[Start of Attachment]
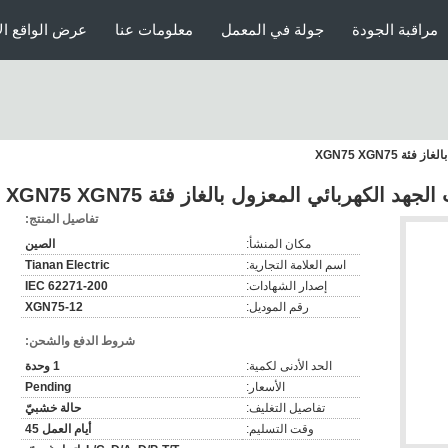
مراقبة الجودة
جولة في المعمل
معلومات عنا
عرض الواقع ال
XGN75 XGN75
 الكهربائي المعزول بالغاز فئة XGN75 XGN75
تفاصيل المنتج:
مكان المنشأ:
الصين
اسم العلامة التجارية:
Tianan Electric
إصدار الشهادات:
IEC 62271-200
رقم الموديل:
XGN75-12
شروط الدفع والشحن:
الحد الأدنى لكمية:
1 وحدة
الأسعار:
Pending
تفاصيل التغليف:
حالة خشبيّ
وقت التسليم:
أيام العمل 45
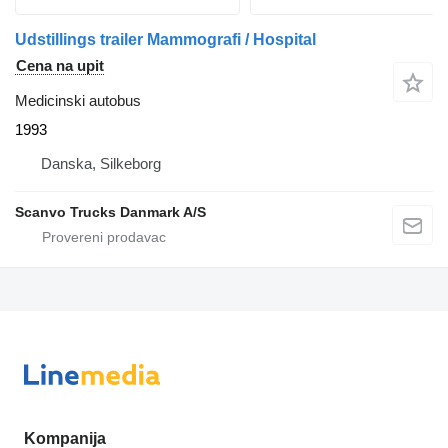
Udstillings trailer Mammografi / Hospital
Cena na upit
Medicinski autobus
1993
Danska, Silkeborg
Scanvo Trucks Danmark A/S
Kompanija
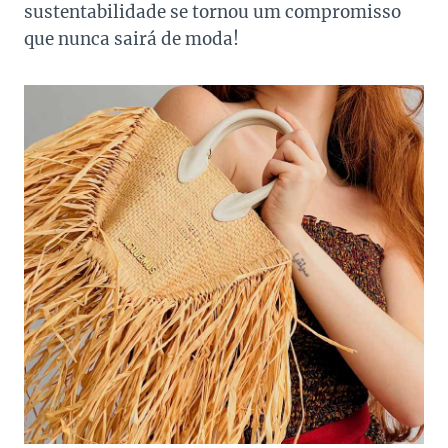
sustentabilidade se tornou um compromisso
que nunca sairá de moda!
[End of Attachment]
## Task
The output consists of exactly the lines from the one containing "أيام العمل 45" through the last line of the listing, both included, with no pictures.

## Written solution
أيام العمل 45
Udstillings trailer Mammografi / Hospital
Cena na upit
Medicinski autobus
1993
Danska, Silkeborg
Scanvo Trucks Danmark A/S
Kompanija
sustentabilidade se tornou um compromisso
que nunca sairá de moda!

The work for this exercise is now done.